## Task input
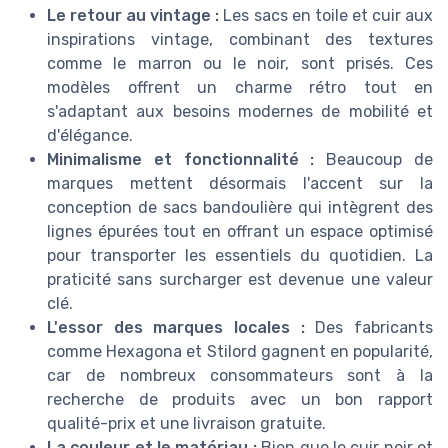
Le retour au vintage :
Les sacs en toile et cuir aux
inspirations vintage, combinant des textures
comme le marron ou le noir, sont prisés. Ces
modèles offrent un charme rétro tout en
s'adaptant aux besoins modernes de mobilité et
d'élégance.
Minimalisme et fonctionnalité :
Beaucoup de
marques mettent désormais l'accent sur la
conception de sacs bandoulière qui intègrent des
lignes épurées tout en offrant un espace optimisé
pour transporter les essentiels du quotidien. La
praticité sans surcharger est devenue une valeur
clé.
L'essor des marques locales :
Des fabricants
comme Hexagona et Stilord gagnent en popularité,
car de nombreux consommateurs sont à la
recherche de produits avec un bon rapport
qualité-prix et une livraison gratuite.
La couleur et le matériau :
Bien que le cuir noir et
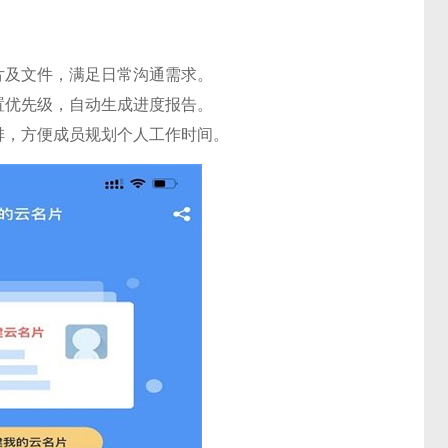
片及文件，满足日常沟通需求。
置优先级，自动生成进度报告。
排，方便成员规划个人工作时间。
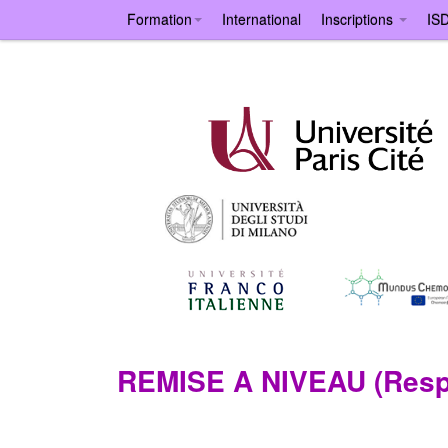
Formation
International
Inscriptions
IS
REMISE A NIVEAU
(Res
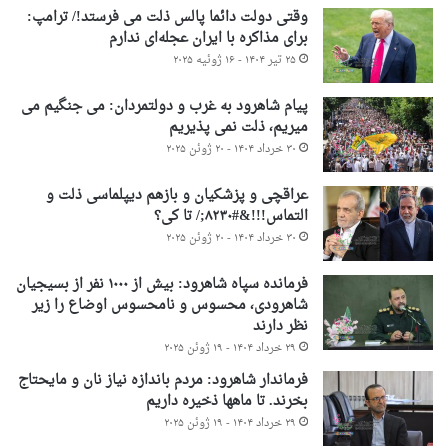
وقتی دولت دائما پالس ذلت می فرستد!/ ترامپ:
برای مذاکره با ایران عجله‌ای ندارم
۲۵ تیر ۱۴۰۴ - ۱۶ ژوئیه ۲۰۲۵
پیام شاهرود به غرب و دولتمردان: می جنگیم می
میریم، ذلت نمی پذیریم
۳۰ خرداد ۱۴۰۴ - ۲۰ ژوئن ۲۰۲۵
عراقچی و پزشکیان و بازهم دیپلماسی ذلت و
التماس!!!&#۸۲۳۰;/ تا کی؟
۳۰ خرداد ۱۴۰۴ - ۲۰ ژوئن ۲۰۲۵
فرمانده سپاه شاهرود: بیش از ۱۰۰۰ نفر از بسیجیان
شاهرودی، محسوس و نامحسوس اوضاع را زیر
نظر دارند
۲۹ خرداد ۱۴۰۴ - ۱۹ ژوئن ۲۰۲۵
فرماندار شاهرود: مردم باندازه نیاز نان و مایحتاج
بخرند. تا ماهها ذخیره داریم
۲۹ خرداد ۱۴۰۴ - ۱۹ ژوئن ۲۰۲۵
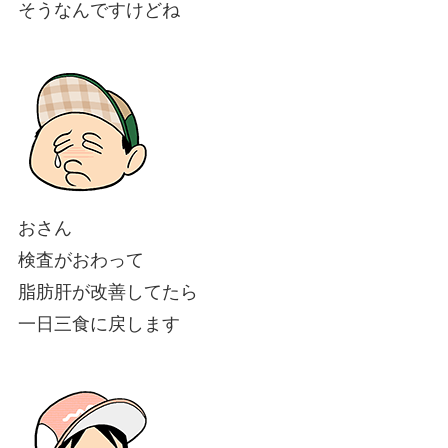
そうなんですけどね
おさん
検査がおわって
脂肪肝が改善してたら
一日三食に戻します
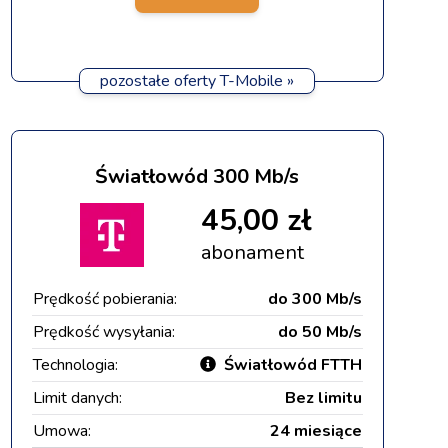
pozostałe oferty T-Mobile »
Światłowód 300 Mb/s
45,00 zł
abonament
Prędkość pobierania:
do 300 Mb/s
Prędkość wysyłania:
do 50 Mb/s
Technologia:
Światłowód FTTH
Limit danych:
Bez limitu
Umowa:
24 miesiące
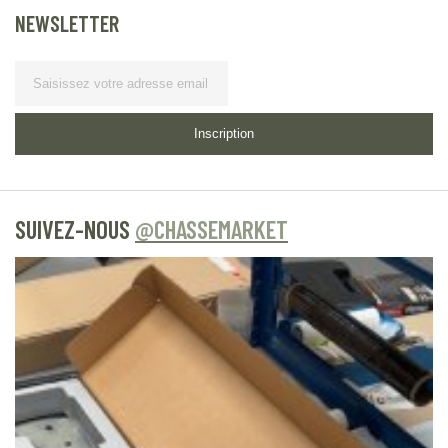
NEWSLETTER
Lettre d’information
Inscription
SUIVEZ-NOUS
@CHASSEMARKET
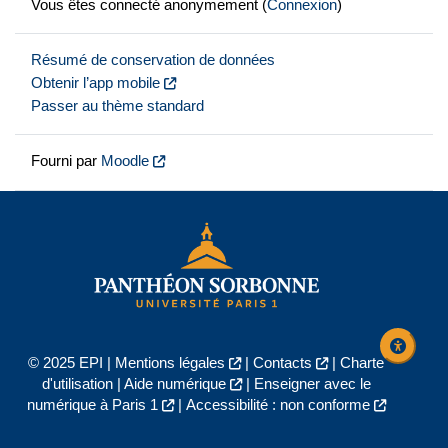
Vous êtes connecté anonymement (
Connexion
)
Résumé de conservation de données
Obtenir l’app mobile
Passer au thème standard
Fourni par
Moodle
© 2025 EPI |
Mentions légales
|
Contacts
|
Charte
d'utilisation
|
Aide numérique
|
Enseigner avec le
numérique à Paris 1
|
Accessibilité : non conforme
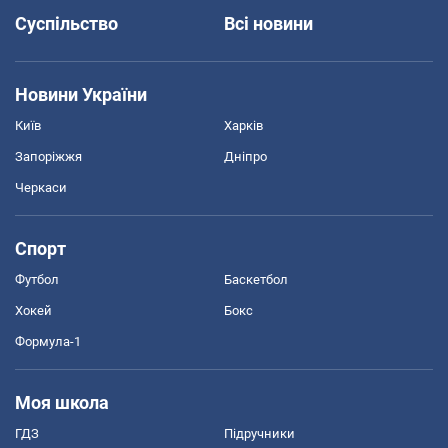
Суспільство
Всі новини
Новини України
Київ
Харків
Запоріжжя
Дніпро
Черкаси
Спорт
Футбол
Баскетбол
Хокей
Бокс
Формула-1
Моя школа
ГДЗ
Підручники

## Written task
Find the lines in the entries above where "sacs" occurs, and copy each of them.

## Task output
Les sacs en toile et cuir aux
conception de sacs bandoulière qui intègrent des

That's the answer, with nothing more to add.